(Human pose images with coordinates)
= Beginning of Section =

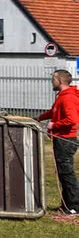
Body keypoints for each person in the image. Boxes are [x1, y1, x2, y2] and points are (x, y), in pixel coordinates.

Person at [37, 70, 79, 215]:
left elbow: (72, 120)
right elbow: (53, 111)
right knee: (62, 172)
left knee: (67, 173)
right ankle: (67, 204)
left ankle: (75, 205)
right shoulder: (62, 97)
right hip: (61, 139)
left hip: (65, 139)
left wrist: (54, 125)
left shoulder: (68, 98)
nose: (52, 81)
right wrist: (39, 118)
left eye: (53, 78)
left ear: (60, 80)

= End of Section =

Exercise brief:
Reproduce without change every line of the entries above, from the one containing "left elbow: (72, 120)" through the last.

Solution below:
left elbow: (72, 120)
right elbow: (53, 111)
right knee: (62, 172)
left knee: (67, 173)
right ankle: (67, 204)
left ankle: (75, 205)
right shoulder: (62, 97)
right hip: (61, 139)
left hip: (65, 139)
left wrist: (54, 125)
left shoulder: (68, 98)
nose: (52, 81)
right wrist: (39, 118)
left eye: (53, 78)
left ear: (60, 80)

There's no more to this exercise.